Contributors: Aaron Heskes RISD '19, Rosa Park RISD '19,
Vishal Khetpal Brown MD '20 candidate.
Hardware: We rendered some concept images of the wristband using Rhino, which is a wearable given to the patient as an appointment notifier, giving the user an approximation of the wait time via a progressive blue to white gradient. The bands report the location of the patient within the clinic, allowing the system to advance the que and estimate wait times.
Storyboard: How does this product fit into the current clinical structure?
Stakeholders: Who benefits from this system?
Application flow chart: Based on frequency of use and relevancy, the tasks of signing in, scheduling and keeping track of patients were organized into a logical structure. This structure is informed both by observing front desk staff and considering their personal gripes and suggestions about EHR software.
Mockups of the interface were made to re-evaluate legibility and relevancy to the clinic front desk.

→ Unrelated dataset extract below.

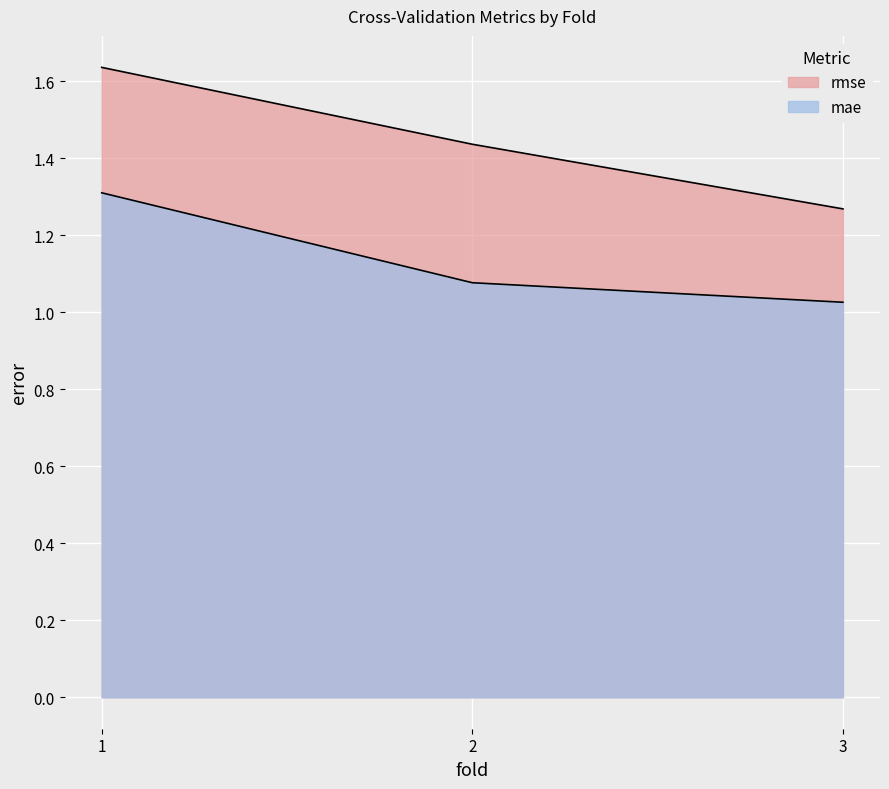

Reading right to left, extract all data points from this chart.

rmse: 3=1.3	2=1.4	1=1.6
mae: 3=1.0	2=1.1	1=1.3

Home: Includes a live sign in window (access to patient info, appointment times) and graphs of predicted clinic efficiency for the day, and a minute by minute display of patients in the clinic.
Patient info: This window expands via the assigned icon (on the graph) or the scroll menu, featuring quick access to relevant information. Clerical staff often needed to find contact information and allergy info.
Schedule an appointment: Scheduling is assisted by a system which filters dates based on doctor availability, appointment type, and medical timeline.
By observing several scheduling interactions, we found that patients are often able to estimate availability by day of the week and time of day much faster than when asked if they would be available "in four weeks."
The interface gives the staff member a variety of possible dates which are distinguished by predicted efficiency (green-yellow-red).
Stats: Doctors have access to the same efficiency metrics used to measure the entire clinic, though only based on patients that they see. This gives them a window into how long their patients are waiting and allows them to self evaluate their practices.
Next steps: Proving our hypothesis (Prototyping and user observation...). How will access to an accurate wait time affect patient mood and patience?